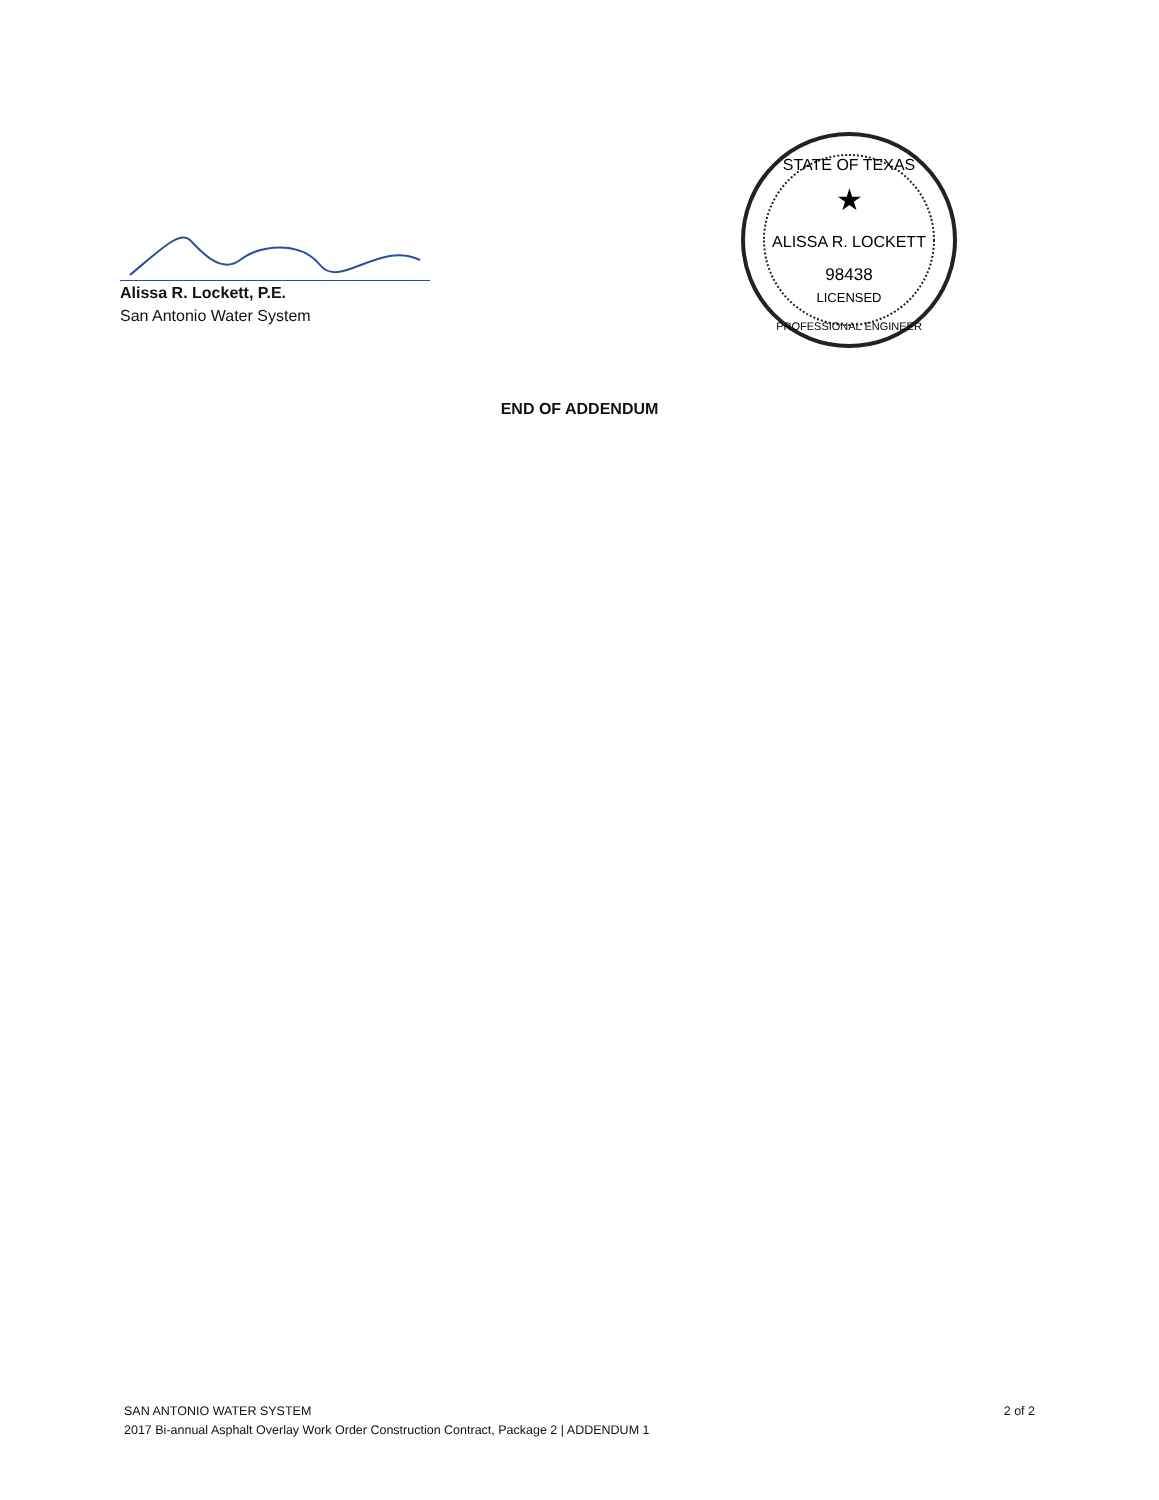Alissa R. Lockett, P.E.
San Antonio Water System
STATE OF TEXAS
★
ALISSA R. LOCKETT
98438
LICENSED
PROFESSIONAL ENGINEER
END OF ADDENDUM
SAN ANTONIO WATER SYSTEM
2017 Bi-annual Asphalt Overlay Work Order Construction Contract, Package 2 | ADDENDUM 1
2 of 2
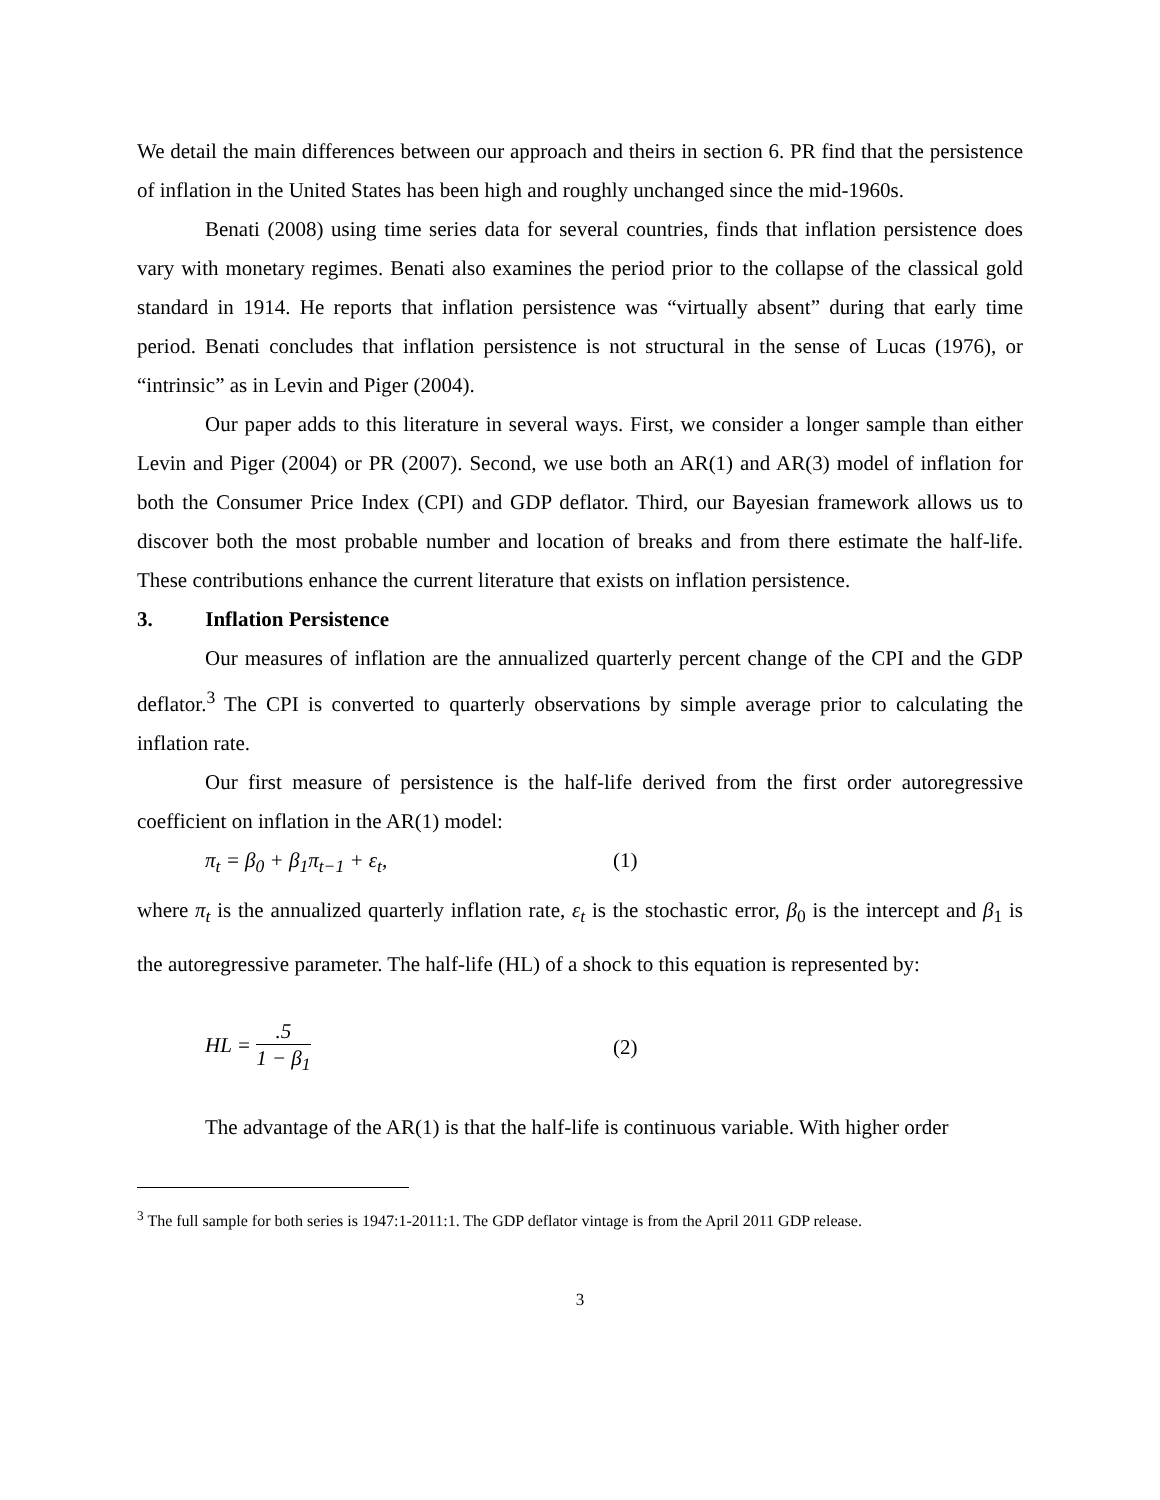We detail the main differences between our approach and theirs in section 6. PR find that the persistence of inflation in the United States has been high and roughly unchanged since the mid-1960s.
Benati (2008) using time series data for several countries, finds that inflation persistence does vary with monetary regimes. Benati also examines the period prior to the collapse of the classical gold standard in 1914. He reports that inflation persistence was “virtually absent” during that early time period. Benati concludes that inflation persistence is not structural in the sense of Lucas (1976), or “intrinsic” as in Levin and Piger (2004).
Our paper adds to this literature in several ways. First, we consider a longer sample than either Levin and Piger (2004) or PR (2007). Second, we use both an AR(1) and AR(3) model of inflation for both the Consumer Price Index (CPI) and GDP deflator. Third, our Bayesian framework allows us to discover both the most probable number and location of breaks and from there estimate the half-life. These contributions enhance the current literature that exists on inflation persistence.
3. Inflation Persistence
Our measures of inflation are the annualized quarterly percent change of the CPI and the GDP deflator.<sup>3</sup> The CPI is converted to quarterly observations by simple average prior to calculating the inflation rate.
Our first measure of persistence is the half-life derived from the first order autoregressive coefficient on inflation in the AR(1) model:
π<sub>t</sub> = β<sub>0</sub> + β<sub>1</sub>π<sub>t−1</sub> + ε<sub>t</sub>, (1)
where π<sub>t</sub> is the annualized quarterly inflation rate, ε<sub>t</sub> is the stochastic error, β<sub>0</sub> is the intercept and β<sub>1</sub> is the autoregressive parameter. The half-life (HL) of a shock to this equation is represented by:
HL = .5 1 − β<sub>1</sub> (2)
The advantage of the AR(1) is that the half-life is continuous variable. With higher order
<sup>3</sup> The full sample for both series is 1947:1-2011:1. The GDP deflator vintage is from the April 2011 GDP release.
3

## WORK ITEM
Within the data above, repeat exactly the lines from the one bearing "PROFESSIONAL ENGINEER" through the one bearing "Our first measure". Include no pictures and nothing else.

## REPLY TO THE TASK
PROFESSIONAL ENGINEER
END OF ADDENDUM
SAN ANTONIO WATER SYSTEM
2017 Bi-annual Asphalt Overlay Work Order Construction Contract, Package 2 | ADDENDUM 1
2 of 2
We detail the main differences between our approach and theirs in section 6. PR find that the persistence of inflation in the United States has been high and roughly unchanged since the mid-1960s.
Benati (2008) using time series data for several countries, finds that inflation persistence does vary with monetary regimes. Benati also examines the period prior to the collapse of the classical gold standard in 1914. He reports that inflation persistence was “virtually absent” during that early time period. Benati concludes that inflation persistence is not structural in the sense of Lucas (1976), or “intrinsic” as in Levin and Piger (2004).
Our paper adds to this literature in several ways. First, we consider a longer sample than either Levin and Piger (2004) or PR (2007). Second, we use both an AR(1) and AR(3) model of inflation for both the Consumer Price Index (CPI) and GDP deflator. Third, our Bayesian framework allows us to discover both the most probable number and location of breaks and from there estimate the half-life. These contributions enhance the current literature that exists on inflation persistence.
3. Inflation Persistence
Our measures of inflation are the annualized quarterly percent change of the CPI and the GDP deflator.<sup>3</sup> The CPI is converted to quarterly observations by simple average prior to calculating the inflation rate.
Our first measure of persistence is the half-life derived from the first order autoregressive coefficient on inflation in the AR(1) model:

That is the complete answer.